* IMF has warned Ghana on ballooning wage bill
* Analyst warns deficit miss could rattle financial markets
* Doctors have suspended outpatient consultations
By Matthew Mpoke Bigg
ACCRA, April 16 Oil-rich Ghana's effort to slow
rampant public spending may be undone by middle-class
professionals demanding that a generous, 2010 wage policy be
implemented in full.
The strikes - by doctors, professors and pharmacists - pose
the sternest test for President John Mahama since he took office
in January and raise questions over the course of economic
policy in one of Africa's hottest frontier markets.
Mounting pressure for generous public sector wage rises in
the newly oil-producing nation could make it tougher for Ghana
to meet its target of trimming its fiscal deficit to 9 percent
of gross domestic product this year, from 12.1 percent in 2012.
The International Monetary Fund last week urged Ghana to
control its "ballooning wage bill" after salary costs jumped 47
percent in 2012, an election year. A shortfall in oil production
helped push the fiscal deficit to twice the forecast level.
Concerns over the high deficit prompted ratings agency Fitch
to downgrade Ghana's outlook to negative from stable in February
and have raised concerns among economists and investors.
"If we don't get everybody to understand this is not a
question of power playing then the 9 percent the government has
targeted for 2013 is not only not achievable but the financial
markets will be rattled," said Joe Abbey, executive director of
the Center for Economic Policy Analysis think-tank in Accra.
For decades, Ghana lagged behind its western neighbour Ivory
Coast and regional giant Nigeria. Now it is attracting investors
with a combination of oil, precious metals and cocoa, plus the
political stability evidenced by successive peaceful elections.
However, the strikes come against a backdrop of energy
shortages that have led to power rationing as domestic demand
has boomed following the start of oil production in 2010.
After briefly appreciating early this year, the cedi
currency has also resumed a gradual slide against the dollar
, while inflation has ticked higher in recent months,
reaching 10.4 percent in March.

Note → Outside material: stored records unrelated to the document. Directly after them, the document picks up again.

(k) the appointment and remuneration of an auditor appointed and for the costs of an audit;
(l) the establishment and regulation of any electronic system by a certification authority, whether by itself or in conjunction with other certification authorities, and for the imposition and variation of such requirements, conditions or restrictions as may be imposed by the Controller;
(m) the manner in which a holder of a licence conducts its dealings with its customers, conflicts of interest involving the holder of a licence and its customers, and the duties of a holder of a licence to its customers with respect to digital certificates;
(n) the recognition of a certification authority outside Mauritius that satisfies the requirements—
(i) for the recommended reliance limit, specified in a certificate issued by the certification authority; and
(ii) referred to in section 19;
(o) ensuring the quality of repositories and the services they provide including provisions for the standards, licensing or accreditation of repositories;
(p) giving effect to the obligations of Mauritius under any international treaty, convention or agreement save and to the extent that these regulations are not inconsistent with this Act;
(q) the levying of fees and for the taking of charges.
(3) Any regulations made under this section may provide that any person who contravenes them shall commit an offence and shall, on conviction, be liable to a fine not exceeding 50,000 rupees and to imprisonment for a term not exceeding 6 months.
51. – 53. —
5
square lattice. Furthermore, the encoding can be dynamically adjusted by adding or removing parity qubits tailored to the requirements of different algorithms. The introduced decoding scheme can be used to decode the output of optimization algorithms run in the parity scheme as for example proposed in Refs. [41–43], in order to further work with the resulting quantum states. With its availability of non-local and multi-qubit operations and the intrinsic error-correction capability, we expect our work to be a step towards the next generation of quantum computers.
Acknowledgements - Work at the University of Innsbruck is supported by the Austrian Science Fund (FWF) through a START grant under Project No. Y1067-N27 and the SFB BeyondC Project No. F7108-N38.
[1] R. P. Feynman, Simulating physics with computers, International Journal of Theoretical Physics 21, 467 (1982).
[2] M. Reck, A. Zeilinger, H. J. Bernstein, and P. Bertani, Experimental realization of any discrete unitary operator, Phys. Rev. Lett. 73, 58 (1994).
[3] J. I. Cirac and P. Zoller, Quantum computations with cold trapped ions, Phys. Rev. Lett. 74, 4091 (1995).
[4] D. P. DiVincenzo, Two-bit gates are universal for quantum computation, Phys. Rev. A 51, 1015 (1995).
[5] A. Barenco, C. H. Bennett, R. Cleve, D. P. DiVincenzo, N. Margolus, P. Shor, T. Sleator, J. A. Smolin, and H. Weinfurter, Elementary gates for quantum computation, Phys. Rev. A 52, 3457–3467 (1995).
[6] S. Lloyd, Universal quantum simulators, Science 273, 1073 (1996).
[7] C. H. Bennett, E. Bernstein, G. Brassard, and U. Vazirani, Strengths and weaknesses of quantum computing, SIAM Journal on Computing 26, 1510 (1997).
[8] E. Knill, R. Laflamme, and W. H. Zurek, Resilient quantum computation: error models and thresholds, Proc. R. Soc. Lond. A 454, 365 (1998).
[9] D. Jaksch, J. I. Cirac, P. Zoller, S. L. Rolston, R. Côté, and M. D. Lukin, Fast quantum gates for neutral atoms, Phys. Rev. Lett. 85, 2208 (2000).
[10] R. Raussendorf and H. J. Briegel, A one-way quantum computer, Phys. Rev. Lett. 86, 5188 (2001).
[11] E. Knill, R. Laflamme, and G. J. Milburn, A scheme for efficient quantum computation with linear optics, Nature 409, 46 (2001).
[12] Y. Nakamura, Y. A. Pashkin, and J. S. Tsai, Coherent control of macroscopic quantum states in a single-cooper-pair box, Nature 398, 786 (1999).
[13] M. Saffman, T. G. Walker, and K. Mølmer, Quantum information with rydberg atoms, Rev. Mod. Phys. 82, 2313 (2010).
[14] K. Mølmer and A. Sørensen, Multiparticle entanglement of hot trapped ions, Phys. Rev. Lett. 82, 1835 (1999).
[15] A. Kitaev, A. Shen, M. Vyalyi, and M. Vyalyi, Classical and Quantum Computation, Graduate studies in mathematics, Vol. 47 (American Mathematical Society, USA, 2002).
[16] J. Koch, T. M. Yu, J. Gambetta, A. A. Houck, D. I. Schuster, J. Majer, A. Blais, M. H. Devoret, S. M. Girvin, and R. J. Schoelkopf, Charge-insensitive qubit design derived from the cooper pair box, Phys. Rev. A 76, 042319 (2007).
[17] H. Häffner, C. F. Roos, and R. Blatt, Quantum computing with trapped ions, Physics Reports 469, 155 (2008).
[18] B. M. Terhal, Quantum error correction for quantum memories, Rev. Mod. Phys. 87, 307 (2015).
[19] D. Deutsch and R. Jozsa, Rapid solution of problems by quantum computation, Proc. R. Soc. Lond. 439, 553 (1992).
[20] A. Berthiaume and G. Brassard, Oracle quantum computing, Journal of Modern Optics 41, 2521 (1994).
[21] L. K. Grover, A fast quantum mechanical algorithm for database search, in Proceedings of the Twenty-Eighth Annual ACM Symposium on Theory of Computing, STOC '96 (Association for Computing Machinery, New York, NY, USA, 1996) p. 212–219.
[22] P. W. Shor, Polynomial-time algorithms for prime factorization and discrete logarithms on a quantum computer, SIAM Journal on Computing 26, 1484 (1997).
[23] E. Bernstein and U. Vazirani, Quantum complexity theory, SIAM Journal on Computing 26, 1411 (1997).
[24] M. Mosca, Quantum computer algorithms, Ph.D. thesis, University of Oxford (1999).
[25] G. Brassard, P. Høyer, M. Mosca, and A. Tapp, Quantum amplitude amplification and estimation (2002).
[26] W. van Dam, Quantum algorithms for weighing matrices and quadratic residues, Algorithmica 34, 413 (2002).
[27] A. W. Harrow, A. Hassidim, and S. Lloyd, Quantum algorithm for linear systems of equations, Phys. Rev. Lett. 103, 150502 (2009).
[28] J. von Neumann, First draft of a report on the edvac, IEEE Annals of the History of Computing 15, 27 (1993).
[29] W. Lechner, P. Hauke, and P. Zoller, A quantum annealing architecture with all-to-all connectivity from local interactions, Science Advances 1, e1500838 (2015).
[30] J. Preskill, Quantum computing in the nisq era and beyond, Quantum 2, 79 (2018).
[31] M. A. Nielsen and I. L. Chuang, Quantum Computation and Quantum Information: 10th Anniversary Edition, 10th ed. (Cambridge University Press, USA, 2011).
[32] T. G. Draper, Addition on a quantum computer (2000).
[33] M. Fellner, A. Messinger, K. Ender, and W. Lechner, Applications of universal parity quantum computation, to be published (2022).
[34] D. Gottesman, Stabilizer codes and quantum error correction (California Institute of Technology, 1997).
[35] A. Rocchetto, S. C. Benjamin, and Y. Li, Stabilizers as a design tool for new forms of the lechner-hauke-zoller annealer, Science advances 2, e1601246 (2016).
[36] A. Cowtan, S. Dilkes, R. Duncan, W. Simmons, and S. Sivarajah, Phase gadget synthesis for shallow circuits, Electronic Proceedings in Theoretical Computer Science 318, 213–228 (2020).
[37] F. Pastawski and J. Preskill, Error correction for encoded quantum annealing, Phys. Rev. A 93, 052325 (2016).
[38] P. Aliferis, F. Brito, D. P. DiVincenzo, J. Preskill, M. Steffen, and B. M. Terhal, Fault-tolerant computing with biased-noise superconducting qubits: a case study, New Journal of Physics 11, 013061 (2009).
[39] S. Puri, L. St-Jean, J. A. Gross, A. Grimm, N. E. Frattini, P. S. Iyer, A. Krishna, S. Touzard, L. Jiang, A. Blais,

The yield on the government's
benchmark 2-year bond has ticked up to just under 17.5 percent.
The Ghana Medical Association (GMA) union said its strike
was not motivated by a deal-me-in mentality to Ghana's oil
wealth, which came on stream in 2010. It said the government had
failed to properly implement its own salary review policy.
"Government has no respect for doctors and for healthcare
delivery," said GMA president Kwabena Opoku-Adusei. "When it is
work they say: 'It is an essential service'. When it is salary
they say: 'It doesn't matter'."
POUND OF FLESH
Union sentiment has been hardened by a recent decision to
award members of parliament a hefty pay increase and by
revelations of massive spending on elections last year.

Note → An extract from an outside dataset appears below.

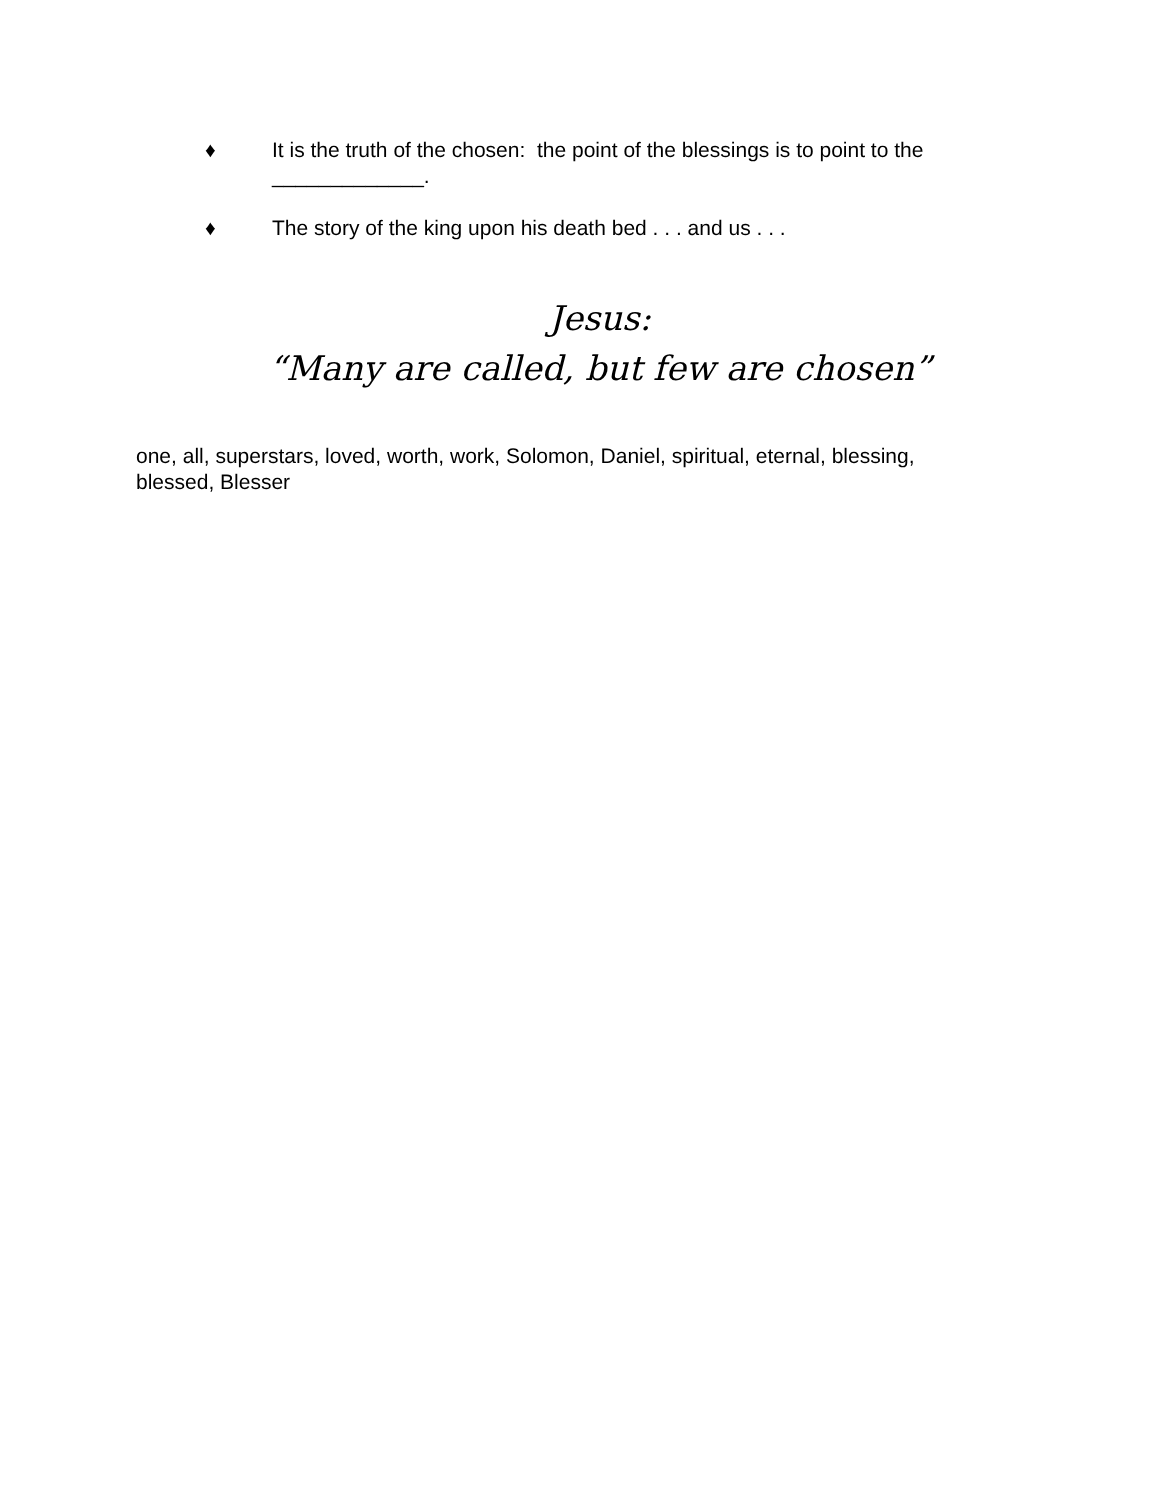♦ It is the truth of the chosen: the point of the blessings is to point to the _____________.
♦ The story of the king upon his death bed . . . and us . . .
Jesus:
“Many are called, but few are chosen”
one, all, superstars, loved, worth, work, Solomon, Daniel, spiritual, eternal, blessing, blessed, Blesser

Both factors make it harder for the government to hold its
line in the face of union demands, according to the opposition
National Patriotic Party (NPP).
"Now everybody is demanding their pound of flesh," said
former minister and NPP communication director Nana Akomea.
Public sector doctors suspended outpatient consultations,
the union said, causing hardship in a country of around 25
million whose medical system is already stretched.
"I'm not in favour of the strike but if it will make the
government pay attention then perhaps they have to go on with
it," said Anita Afonu, an independent film maker based in Accra.
The strikes are rooted in government efforts to tackle
disparities in public salaries in line with the 1992
constitution and to keep talent from joining the private sector.
In 2010, Ghana began a five-year migration of 480,000 public
servants onto what it called the Single Spine Pay Policy. Police
were the first group to switch and received a 240 percent rise
because they were one of the most underpaid groups.
That fed expectations of comparable windfalls for others.
"The issue is that (the government) probably did not manage
the public expectations properly," said George Smith-Graham,
chief executive of the Fair Wages and Salaries commission.
The GMA said there are around 3,000 doctors who rank among
the elite of Ghana's civil servants and merit a market premium
payment. A senior medical specialist doctor earns around 5,000
cedis ($2,500), according to the wages commission.
The Ministry of Information last week said the strike was
illegal and urged unions to abide by the decisions of the
government's National Labour Commission and return to work.
Talks on Friday between unions, the wages and labour
commissions and government representatives made progress, the
Secretary General of Ghana's TUC, Kofi Asamoah, told Reuters.
Pay and pensions for doctors in Ghana is low by
international standards, driving many to emigrate to the West.
"The young ones look at the old ones who have retired and
they don't want to go that way," Opoku-Adusei said, adding there
were many examples of respected doctors who "died like paupers".